Microsoft's Acoustic Caller ID Patent
theodp writes "A new patent granted to Microsoft Tuesday for automatic identification of telephone callers based on voice characteristics
covers constructing acoustic models for telephone callers by identifying words or subject matter commonly used by callers and capturing the acoustic properties of any utterance. Not only that, it's done 'without alerting the caller during the call that the caller is being identified,' boasts Microsoft in the patent claims."
The only difference here (aside from what agencies have been doing since the 1960's) is that this analysis seems to be done in real time, rather than offline? I mean, haven't monitoring people been able to tell who is speaking based on sound synthesis since forever?
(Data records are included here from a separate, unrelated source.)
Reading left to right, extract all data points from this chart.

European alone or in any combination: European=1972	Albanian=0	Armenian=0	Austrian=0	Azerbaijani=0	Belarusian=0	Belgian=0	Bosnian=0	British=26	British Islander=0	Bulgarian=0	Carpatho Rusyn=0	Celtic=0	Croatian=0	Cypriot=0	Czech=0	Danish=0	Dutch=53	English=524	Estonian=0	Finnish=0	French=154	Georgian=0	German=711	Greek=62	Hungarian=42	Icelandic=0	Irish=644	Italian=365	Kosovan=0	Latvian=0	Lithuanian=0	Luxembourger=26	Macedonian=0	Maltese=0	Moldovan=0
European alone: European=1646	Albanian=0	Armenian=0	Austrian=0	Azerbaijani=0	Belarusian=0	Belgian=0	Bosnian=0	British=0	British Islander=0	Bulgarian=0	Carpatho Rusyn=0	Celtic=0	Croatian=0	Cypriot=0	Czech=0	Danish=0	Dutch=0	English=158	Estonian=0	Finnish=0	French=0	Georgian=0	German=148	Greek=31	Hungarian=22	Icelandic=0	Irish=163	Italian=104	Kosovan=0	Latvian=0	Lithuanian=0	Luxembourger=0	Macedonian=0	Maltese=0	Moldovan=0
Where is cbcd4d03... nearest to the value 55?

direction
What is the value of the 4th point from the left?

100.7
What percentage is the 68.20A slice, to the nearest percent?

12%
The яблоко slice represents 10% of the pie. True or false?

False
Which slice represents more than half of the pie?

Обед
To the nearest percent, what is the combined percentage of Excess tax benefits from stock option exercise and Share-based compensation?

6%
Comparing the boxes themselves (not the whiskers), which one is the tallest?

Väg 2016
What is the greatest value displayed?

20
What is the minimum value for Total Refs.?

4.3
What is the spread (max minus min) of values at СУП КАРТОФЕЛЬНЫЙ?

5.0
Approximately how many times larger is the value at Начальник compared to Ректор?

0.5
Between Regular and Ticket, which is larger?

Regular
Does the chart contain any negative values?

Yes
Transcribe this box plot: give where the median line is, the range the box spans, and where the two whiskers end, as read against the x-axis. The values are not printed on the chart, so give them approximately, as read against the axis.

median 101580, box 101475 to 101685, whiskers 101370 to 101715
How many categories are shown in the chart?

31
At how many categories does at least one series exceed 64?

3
Anecdotally I feel like some companies answer the phone quicker if you talk to their automated system in an irate and condescending manner. Could just be me though :)
If someone had acquired some of your personal information, and then tried to impersonate you, an automated voice recognition system could be useful by raising an alarm, or at least giving a percentage of how much their voice is like yours.
The sort of processing this patent covers is something that hasn't been possible until recently, but I think, in principle, is something absolutely necessary for robust AI, and that is doing recognition simultaneously on both low level features and high level features of data and on intersections of the two.
By "high level" I mean things like word choice, language etc. By low level I imagine they mean things like the specific resonance characteristics of a voice. In voice there are intermediate levels of features too, such a the characteristics of phonemes.
The upshot of this is that just as algorithms and hardware begins to reach a level of power necessary to show intelligence, it will be impossible to do so without stepping on patents.
We will have patents on a machine not being stupid.
Comment removed based on user account deletion
The keywords being:
'without alerting the caller during the call that the caller is being identified'
Don't we have laws against doing stuff with voices without informing people first? And since when is sampling audio, and then converting part or all of the audio to a format based on, and unique to the original, not an act of recording?
According to this:
;)
Not only that, it's done 'without alerting the caller during the call that the caller is being identified,'
They are describing a means to RECORD callers without their knowledge, and hence without their consent. So would this software be illegal in some jurisdictions? You bet yer ass it would be.
Wonder how it handles people who say "uhm" or "uhh" a lot.
My Suburban burns less gasoline than your Prius.